Print the data that follows exactly as it stands, from its first line through the line containing "Our observations show", and stop there.

Supplied records:
--------------------------------------------------
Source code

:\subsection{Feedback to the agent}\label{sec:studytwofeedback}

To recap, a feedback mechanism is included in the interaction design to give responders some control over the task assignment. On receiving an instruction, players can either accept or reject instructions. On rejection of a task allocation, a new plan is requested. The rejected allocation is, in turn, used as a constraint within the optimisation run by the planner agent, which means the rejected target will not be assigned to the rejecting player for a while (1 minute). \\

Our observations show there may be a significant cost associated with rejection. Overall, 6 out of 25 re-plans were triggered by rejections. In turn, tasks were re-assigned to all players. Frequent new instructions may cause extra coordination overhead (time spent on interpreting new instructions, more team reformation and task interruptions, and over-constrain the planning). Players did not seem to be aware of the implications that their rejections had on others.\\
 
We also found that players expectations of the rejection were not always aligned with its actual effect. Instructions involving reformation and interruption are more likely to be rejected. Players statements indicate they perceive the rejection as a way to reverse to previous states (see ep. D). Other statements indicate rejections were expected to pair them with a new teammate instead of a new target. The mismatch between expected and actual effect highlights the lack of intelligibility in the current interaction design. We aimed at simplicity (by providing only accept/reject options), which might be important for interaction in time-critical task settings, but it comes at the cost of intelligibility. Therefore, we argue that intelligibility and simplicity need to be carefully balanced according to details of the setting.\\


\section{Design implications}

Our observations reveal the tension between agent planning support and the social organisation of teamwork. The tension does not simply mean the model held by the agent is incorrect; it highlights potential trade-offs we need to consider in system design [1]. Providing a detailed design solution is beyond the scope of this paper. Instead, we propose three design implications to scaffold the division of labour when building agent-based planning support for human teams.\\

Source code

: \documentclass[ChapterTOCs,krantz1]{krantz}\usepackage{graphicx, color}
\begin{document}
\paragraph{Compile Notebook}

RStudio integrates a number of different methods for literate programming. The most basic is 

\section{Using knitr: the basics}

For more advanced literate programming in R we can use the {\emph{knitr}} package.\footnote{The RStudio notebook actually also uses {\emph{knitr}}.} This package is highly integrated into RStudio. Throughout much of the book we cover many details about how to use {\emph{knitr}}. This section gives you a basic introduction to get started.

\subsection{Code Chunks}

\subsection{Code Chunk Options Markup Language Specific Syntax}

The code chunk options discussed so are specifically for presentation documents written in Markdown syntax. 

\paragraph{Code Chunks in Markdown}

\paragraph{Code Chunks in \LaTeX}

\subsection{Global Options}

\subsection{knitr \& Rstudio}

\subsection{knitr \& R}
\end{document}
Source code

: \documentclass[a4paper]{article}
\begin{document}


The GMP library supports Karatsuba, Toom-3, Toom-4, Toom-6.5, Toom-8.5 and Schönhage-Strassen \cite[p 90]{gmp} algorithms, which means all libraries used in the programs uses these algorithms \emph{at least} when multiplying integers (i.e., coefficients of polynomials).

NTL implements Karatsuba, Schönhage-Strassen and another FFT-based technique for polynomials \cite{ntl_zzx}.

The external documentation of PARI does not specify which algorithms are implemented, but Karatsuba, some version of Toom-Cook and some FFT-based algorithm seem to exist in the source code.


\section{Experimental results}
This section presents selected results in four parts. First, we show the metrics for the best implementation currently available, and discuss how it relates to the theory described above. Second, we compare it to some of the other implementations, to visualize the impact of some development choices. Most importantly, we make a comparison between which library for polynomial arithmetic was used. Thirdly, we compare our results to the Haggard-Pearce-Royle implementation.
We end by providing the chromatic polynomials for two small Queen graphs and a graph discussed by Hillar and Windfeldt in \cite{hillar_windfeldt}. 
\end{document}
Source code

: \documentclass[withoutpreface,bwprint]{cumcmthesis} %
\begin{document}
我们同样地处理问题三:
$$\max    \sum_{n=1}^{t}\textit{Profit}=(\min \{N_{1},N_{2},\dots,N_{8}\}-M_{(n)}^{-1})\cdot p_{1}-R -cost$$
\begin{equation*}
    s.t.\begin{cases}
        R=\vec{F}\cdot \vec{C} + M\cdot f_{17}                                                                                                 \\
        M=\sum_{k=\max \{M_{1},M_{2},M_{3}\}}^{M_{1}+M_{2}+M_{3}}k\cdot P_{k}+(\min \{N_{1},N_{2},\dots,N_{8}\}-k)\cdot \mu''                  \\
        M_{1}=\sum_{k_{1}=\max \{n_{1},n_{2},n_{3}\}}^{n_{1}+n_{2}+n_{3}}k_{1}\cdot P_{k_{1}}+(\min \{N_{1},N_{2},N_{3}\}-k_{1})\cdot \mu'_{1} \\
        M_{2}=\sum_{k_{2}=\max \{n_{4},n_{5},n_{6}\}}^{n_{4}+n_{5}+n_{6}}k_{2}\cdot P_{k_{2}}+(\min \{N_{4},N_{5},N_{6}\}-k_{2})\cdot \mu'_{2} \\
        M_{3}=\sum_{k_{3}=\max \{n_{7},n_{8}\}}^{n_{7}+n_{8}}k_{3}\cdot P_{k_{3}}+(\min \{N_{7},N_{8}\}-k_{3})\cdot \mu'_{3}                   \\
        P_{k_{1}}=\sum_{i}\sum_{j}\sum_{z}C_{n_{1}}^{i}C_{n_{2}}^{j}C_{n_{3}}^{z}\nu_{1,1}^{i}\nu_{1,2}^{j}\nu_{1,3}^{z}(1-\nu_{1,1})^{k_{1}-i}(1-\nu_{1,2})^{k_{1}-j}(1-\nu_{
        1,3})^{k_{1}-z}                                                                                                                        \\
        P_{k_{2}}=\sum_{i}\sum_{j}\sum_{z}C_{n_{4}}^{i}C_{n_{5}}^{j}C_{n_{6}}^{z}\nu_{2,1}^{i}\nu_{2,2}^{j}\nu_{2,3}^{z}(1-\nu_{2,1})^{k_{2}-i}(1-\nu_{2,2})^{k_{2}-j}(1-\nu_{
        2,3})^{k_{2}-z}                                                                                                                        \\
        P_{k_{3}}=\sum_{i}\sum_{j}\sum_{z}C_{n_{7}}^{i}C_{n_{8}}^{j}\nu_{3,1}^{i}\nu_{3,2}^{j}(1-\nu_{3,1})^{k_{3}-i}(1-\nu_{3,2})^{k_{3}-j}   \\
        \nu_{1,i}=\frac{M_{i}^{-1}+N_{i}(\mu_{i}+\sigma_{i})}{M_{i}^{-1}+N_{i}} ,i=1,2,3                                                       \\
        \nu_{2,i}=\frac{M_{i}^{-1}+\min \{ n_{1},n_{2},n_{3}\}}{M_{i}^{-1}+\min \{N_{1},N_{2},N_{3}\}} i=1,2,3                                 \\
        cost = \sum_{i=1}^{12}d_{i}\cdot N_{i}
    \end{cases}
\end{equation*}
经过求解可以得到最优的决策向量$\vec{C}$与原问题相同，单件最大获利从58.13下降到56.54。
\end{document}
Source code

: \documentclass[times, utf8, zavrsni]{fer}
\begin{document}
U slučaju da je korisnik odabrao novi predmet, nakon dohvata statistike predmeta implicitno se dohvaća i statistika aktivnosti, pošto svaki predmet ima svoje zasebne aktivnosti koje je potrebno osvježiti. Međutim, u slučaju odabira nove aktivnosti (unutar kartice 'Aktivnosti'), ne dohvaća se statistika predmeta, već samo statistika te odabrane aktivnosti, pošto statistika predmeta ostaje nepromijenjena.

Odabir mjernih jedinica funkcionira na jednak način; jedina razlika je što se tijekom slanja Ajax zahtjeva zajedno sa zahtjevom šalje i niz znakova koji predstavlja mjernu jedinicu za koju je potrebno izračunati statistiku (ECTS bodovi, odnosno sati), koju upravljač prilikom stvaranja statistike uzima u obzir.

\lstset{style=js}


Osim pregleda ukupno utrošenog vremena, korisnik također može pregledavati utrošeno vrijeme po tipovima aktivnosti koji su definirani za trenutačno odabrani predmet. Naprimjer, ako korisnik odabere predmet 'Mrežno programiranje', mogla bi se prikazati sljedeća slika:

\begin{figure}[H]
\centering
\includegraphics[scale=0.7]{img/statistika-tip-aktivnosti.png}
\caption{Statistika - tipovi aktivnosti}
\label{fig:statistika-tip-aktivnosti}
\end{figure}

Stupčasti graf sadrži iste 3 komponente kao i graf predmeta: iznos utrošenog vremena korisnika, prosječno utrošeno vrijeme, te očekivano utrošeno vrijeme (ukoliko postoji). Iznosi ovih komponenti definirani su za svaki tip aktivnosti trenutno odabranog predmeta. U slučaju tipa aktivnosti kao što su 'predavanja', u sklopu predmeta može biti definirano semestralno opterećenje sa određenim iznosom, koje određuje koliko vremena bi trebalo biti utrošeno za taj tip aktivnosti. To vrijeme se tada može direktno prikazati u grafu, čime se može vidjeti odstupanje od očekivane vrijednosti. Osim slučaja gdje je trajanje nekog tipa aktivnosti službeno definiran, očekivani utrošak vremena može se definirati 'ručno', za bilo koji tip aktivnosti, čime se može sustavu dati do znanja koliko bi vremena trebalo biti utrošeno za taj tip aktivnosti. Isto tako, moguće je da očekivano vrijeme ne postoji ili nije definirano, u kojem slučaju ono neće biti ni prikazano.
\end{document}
--------------------------------------------------
Written solution:
Source code

:\subsection{Feedback to the agent}\label{sec:studytwofeedback}

To recap, a feedback mechanism is included in the interaction design to give responders some control over the task assignment. On receiving an instruction, players can either accept or reject instructions. On rejection of a task allocation, a new plan is requested. The rejected allocation is, in turn, used as a constraint within the optimisation run by the planner agent, which means the rejected target will not be assigned to the rejecting player for a while (1 minute). \\

Our observations show there may be a significant cost associated with rejection. Overall, 6 out of 25 re-plans were triggered by rejections. In turn, tasks were re-assigned to all players. Frequent new instructions may cause extra coordination overhead (time spent on interpreting new instructions, more team reformation and task interruptions, and over-constrain the planning). Players did not seem to be aware of the implications that their rejections had on others.\\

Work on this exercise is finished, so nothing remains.